Tirando le somme, Horacio Lalia si trova in una posizione poco fortunata per essere riproposto al grande pubblico come meriterebbe: è troppo ricercato, troppo sperimentale, troppo fedele alla sua ricerca per essere manipolato a livello redazionale senza venire spersonalizzato. Per sua fortuna in Francia si sono accorti di lui e hanno raccolto in due volumi i suoi Miti di Chtulhu. Qualche anno fa è uscito per Albin Michel anche il primo episodio di una serie scritta da Gustavo Schimpp: Belzarek, cui ha fatto seguito nel 2000 il secondo tomo La messagère de l’enfer.
Opere principali: Nekradamus (Oesterheld, Saccomanno, Slavich), Rio Bray (Collins), Il viandante del destino (King), L’ispettore Bull (Albiac), La prigione (Barreiro), Calderon e i sogni (Lalia), El Quijote (Lalia, tratto da Cervantes), Carlton (Slavich)

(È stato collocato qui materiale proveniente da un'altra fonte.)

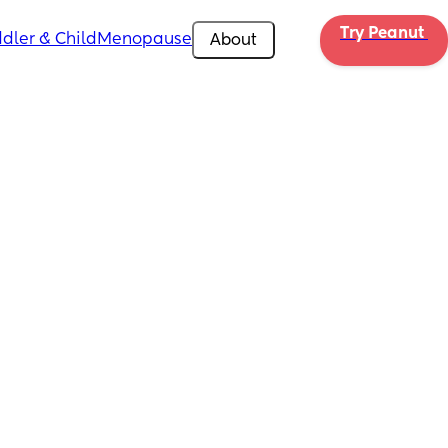
Try Peanut 
dler & Child
Menopause
About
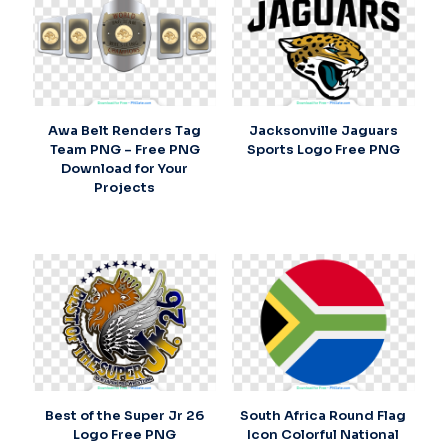
Awa Belt Renders Tag
Jacksonville Jaguars
Team PNG – Free PNG
Sports Logo Free PNG
Download for Your
Projects
Best of the Super Jr 26
South Africa Round Flag
Logo Free PNG
Icon Colorful National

Ristampe e edizioni in volume: quasi nulla della vasta e ottima produzione di Lalia si è vista glorificata con una ristampa in volume: solo Nekradamus su I giganti dell’avventura 3. Si tratta però della raccolta dei soli primi 25 episodi; la serie è stata comunque ristampata integralmente in inserto su Lanciostory dal numero 5 del 2003 al 30 del 2004, comprensiva anche degli episodi scritti da Slavich negli anni ’90.